Local Electronic Structure of a Single Magnetic Impurity in a Superconductor

TL;DR

This paper investigates the local electronic structure around a single magnetic impurity in a superconductor using a self-consistent three-dimensional model, revealing new insights into impurity-induced states and their spatial characteristics.

Contribution

It presents the first self-consistent three-dimensional calculation of a strong magnetic impurity in a superconductor, showing distinct spatial structures of electron-like and hole-like states.

Findings

Localized in-gap states are identified as half electron and half hole.

The spatial structure of spectral weight differs significantly between positive and negative frequencies.

The effect on continuum states above the gap is characterized with high spectral resolution.

Abstract

The electronic structure near a single classical magnetic impurity in a superconductor is determined using a fully self-consistent Koster-Slater algorithm.

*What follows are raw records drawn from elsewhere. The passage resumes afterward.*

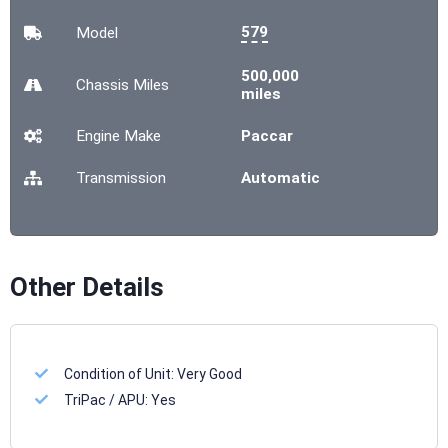
579
Model
500,000
Chassis
Miles
miles
Engine Make
Paccar
Transmission
Automatic
Other Details
Condition of Unit:
Very Good
TriPac / APU:
Yes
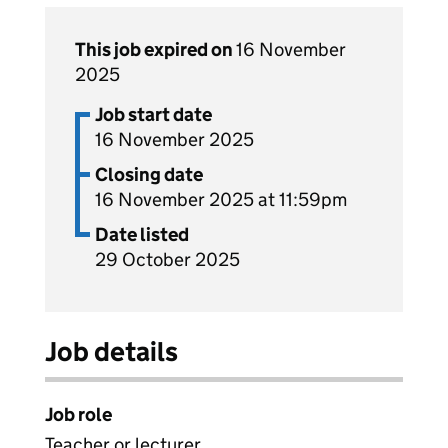
This job expired on
16 November
2025
Job start date
16 November 2025
Closing date
16 November 2025 at 11:59pm
Date listed
29 October 2025
Job details
Job role
Teacher or lecturer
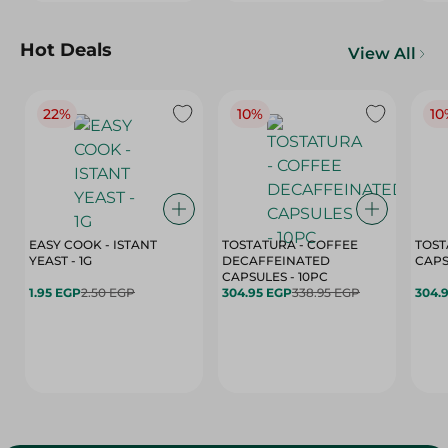
Hot Deals
View All
22%
10%
10
EASY COOK - ISTANT
TOSTATURA - COFFEE
TOST
YEAST - 1G
DECAFFEINATED
CAPSULES - 10PC
1.95 EGP
2.50 EGP
304.95 EGP
338.95 EGP
304.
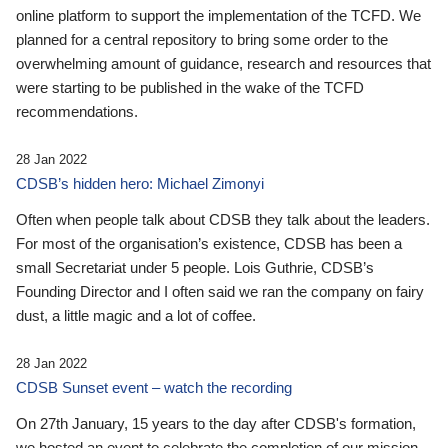
online platform to support the implementation of the TCFD. We
planned for a central repository to bring some order to the
overwhelming amount of guidance, research and resources that
were starting to be published in the wake of the TCFD
recommendations.
28 Jan 2022
CDSB’s hidden hero: Michael Zimonyi
Often when people talk about CDSB they talk about the leaders.
For most of the organisation’s existence, CDSB has been a
small Secretariat under 5 people. Lois Guthrie, CDSB’s
Founding Director and I often said we ran the company on fairy
dust, a little magic and a lot of coffee.
28 Jan 2022
CDSB Sunset event – watch the recording
On 27th January, 15 years to the day after CDSB's formation,
we hosted an event to celebrate the completion of our mission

Localized excited states are found within the energy gap which are half electron and half hole. Within a jellium model we find the new result that the spatial structure of the positive-frequency (electron-like) spectral weight (or local density of states), can differ strongly from that of the negative frequency (hole-like) spectral weight. The effect of the impurity on the continuum states above the energy gap is calculated with good spectral resolution for the first time. This is also the first three-dimensional self-consistent calculation for a strong magnetic impurity potential.